Layered Prompts: Implement a layered approach where multiple prompts are used to ensure instructions remain consistent, even when users attempt prompt injection.
Role-Based Guidelines: Establish system and user roles with strict boundaries, and use them to instruct the LLM to be more cautious.
Human-in-the-Loop: Where feasible, use human moderators to validate or review LLM outputs before they are shared with end users, particularly when sensitive information is at stake.
Fine-Tuning: Fine-tune your models with domain-specific data that helps them understand what not to do. By introducing examples of harmful prompts and correct responses, you can reduce susceptibility to prompt injection.
To illustrate why it’s difficult to fully protect against prompt injection, let’s compare it to Cross-Site Scripting (XSS). For XSS, a well-designed filtering library can effectively eliminate 100% of malicious inputs by recognizing specific patterns or keywords, thanks to well-defined syntax and established filters. However, prompt injection is far more subtle. Imagine trying to filter out all possible ways of manipulating an LLM’s behaviour:
- A malicious user could use a different language.
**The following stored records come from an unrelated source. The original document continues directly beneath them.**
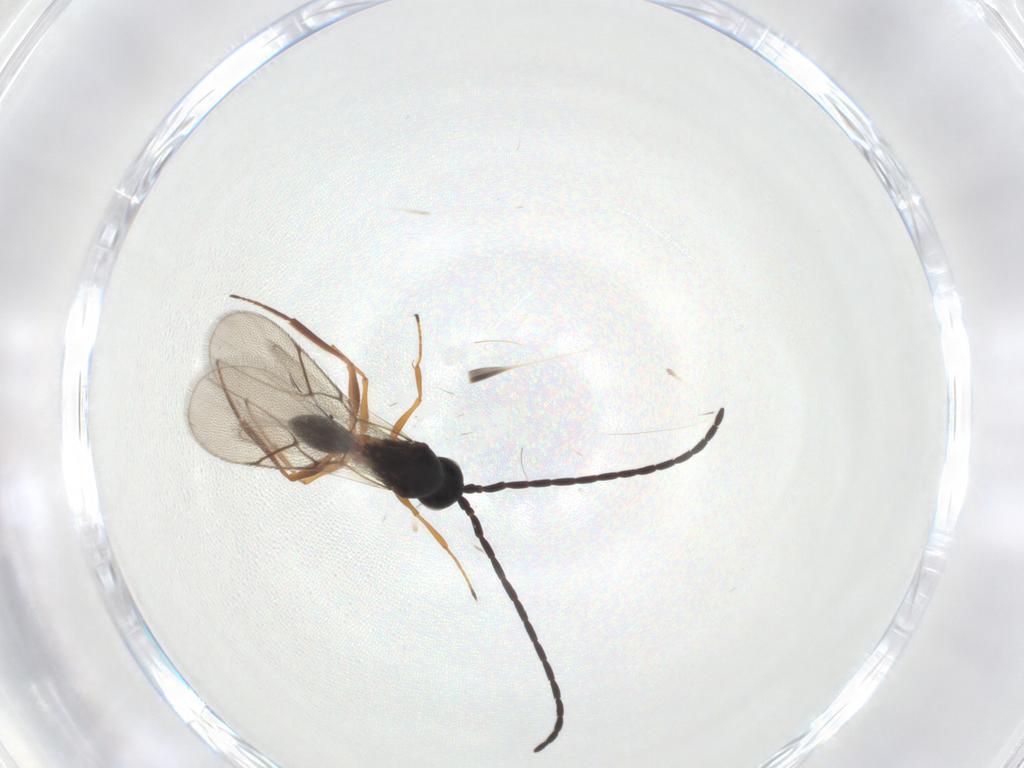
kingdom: Animalia
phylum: Arthropoda
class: Insecta
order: Hymenoptera
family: Figitidae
For example, if filtering rules are designed for English, inputs in French, Spanish, or even an obscure dialect could bypass them.
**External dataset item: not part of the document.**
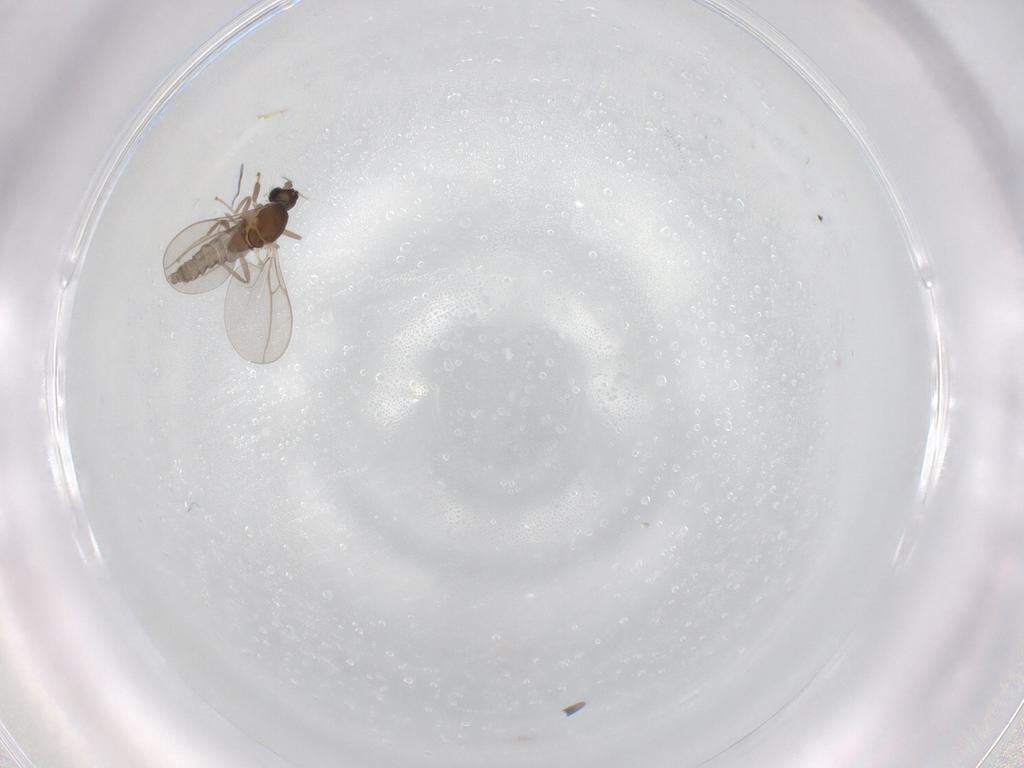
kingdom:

- Attackers could use base64 encoding, which transforms text into a different format that might not match any of the standard filtering rules.
- Inventive users could even create their own substitution code, such as replacing specific letters with numbers (e.g., I = 1, g = 2, n = 3). These techniques would make it extremely challenging for a simple filter to catch all potential threats.
This gives just a flavour of the immense challenges faced by traditional input filtering approaches, and why they are often insufficient for prompt injection: the flexibility and creativity possible with human language make complete prevention incredibly difficult.
A fun way to see some of the challenges with guarding against LLM is to check out A capture the flag tool called Gandalf made by Lakera.ai
Conclusion
Prompt injection is a significant threat to LLM-based applications, especially given the inability of these models to inherently distinguish between developer commands and user input. By understanding how both direct and indirect prompt injection work, developers can begin to apply mitigations that make attacks harder to execute, even if they can’t guarantee complete safety.
As generative AI continues to grow in popularity, addressing prompt injection will require an ongoing effort—from both the AI research community and the developers building with these models. So, stay informed, and keep your LLMs well-guarded.